Deaths in the major metropolitan areas have been in decline as well, beginning not surprisingly a week later, on April 18. As shown in the second figure below, spikes occur throughout the series, and there are noticeable two-day weekend dips.
All other states
As we’ve reported, the number of cases in states other than the six major metropolitan states moved higher as the infection moved into the center of the country, increasing rapidly to 12,000 cases per day on April 12 and then to a peak of 14,000 on May 7. New cases have since drifted to 13,000 per day in the latest week as shown in the first figure below.
The number of deaths in these non-metropolitan states has exhibited dramatic dips and spikes in reporting, but as shown in the second figure, there is a distinct, month-long downtrend since April 25.
On national level
On a national level, the number of cases continues to decline, as shown in the first figure below. You could point to that decline and declare victory, but as we noted above, cases have yet to decline in all states and in all workplaces. And the virus is still spreading at a rate of 21,000 per day or nearly 150,000 per week.
Our mathematical model of the coronavirus spread shown in the second figure indicates a still exponential spread, though at a diminishing rate as social distancing practices were adopted.
Given the current rate of spread — and unless social distancing remains in force among the public — we could anticipate the number of cases to approach 1.9 million in the first week of June. That’s a far cry from the 15 recovering cases touted just three months ago.
Finally, extrapolating the 5.8% mortality rate in the United States, we would expect 110,000 deaths to have occurred by the first week of June.
Tracking state by state
Of the six states with major metropolitan areas most affected by the spread of the virus, only California is reporting more cases than before the relaxation of social distancing policies that began on May 1. Otherwise, the 25 states that have reported increases in cases since reopening their economies are in the Southeast, Southwest and upper Midwest.

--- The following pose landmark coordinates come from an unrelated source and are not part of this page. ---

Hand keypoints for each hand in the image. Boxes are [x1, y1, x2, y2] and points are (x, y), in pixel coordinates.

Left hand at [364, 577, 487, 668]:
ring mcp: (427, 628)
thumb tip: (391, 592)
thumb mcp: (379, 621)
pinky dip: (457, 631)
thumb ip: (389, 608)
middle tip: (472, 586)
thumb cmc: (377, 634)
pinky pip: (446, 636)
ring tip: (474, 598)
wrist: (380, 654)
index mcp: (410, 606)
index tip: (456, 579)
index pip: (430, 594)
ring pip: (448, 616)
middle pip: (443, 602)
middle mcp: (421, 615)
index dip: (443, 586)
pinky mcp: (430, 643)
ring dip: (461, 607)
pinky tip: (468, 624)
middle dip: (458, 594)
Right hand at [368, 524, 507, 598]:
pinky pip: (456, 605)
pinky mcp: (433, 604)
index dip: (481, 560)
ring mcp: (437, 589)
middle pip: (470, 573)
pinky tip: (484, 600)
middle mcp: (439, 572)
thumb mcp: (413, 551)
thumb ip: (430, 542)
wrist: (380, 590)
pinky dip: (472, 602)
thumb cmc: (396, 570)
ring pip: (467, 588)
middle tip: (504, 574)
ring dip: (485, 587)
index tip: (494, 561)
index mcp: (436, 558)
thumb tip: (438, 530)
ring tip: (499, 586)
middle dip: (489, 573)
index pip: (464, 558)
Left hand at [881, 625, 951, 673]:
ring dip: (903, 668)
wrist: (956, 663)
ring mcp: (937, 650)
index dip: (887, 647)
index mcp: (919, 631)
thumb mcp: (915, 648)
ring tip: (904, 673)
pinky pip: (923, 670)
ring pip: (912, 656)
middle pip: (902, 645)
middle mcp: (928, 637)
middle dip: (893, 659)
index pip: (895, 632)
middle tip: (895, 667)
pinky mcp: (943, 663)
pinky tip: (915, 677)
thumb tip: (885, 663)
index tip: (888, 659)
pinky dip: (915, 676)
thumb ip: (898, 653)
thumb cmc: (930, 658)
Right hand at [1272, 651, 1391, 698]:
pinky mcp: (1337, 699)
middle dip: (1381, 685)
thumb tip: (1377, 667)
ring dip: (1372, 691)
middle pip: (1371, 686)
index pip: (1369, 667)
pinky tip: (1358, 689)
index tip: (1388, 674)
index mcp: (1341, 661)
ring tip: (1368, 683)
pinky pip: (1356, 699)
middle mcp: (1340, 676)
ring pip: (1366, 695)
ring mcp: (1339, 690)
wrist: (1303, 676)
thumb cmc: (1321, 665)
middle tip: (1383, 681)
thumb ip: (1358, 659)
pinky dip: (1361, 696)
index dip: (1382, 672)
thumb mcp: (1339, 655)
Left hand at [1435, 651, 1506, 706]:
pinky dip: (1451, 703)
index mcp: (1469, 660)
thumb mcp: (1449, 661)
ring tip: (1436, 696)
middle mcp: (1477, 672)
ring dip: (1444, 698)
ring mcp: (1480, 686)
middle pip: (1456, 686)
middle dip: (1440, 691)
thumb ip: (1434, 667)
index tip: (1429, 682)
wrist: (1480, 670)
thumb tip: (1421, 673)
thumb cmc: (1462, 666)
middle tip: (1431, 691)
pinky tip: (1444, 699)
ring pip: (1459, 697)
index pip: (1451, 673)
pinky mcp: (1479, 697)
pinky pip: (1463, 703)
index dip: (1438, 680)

This was the fourth week of reopening of local economies by state governors and, as the table below suggests, there are mixed results. Hawaii has had no new cases in the past seven days. New York, Massachusetts, New Jersey and Rhode Island have experienced 20% to 30% average weekly drops in the number of cases.
At the other end of the spectrum, Alabama, West Virginia and Minnesota have had 20% to 30% average weekly increases in the number of reported cases.
Based on the overall number of new cases, it’s safe to assume that the virus has not gone away. Absent a vaccine, the rate of its spread is still to be determined as people leave their homes to be outside in more pleasant weather, with the need to socialize overtaking the safety of social distancing.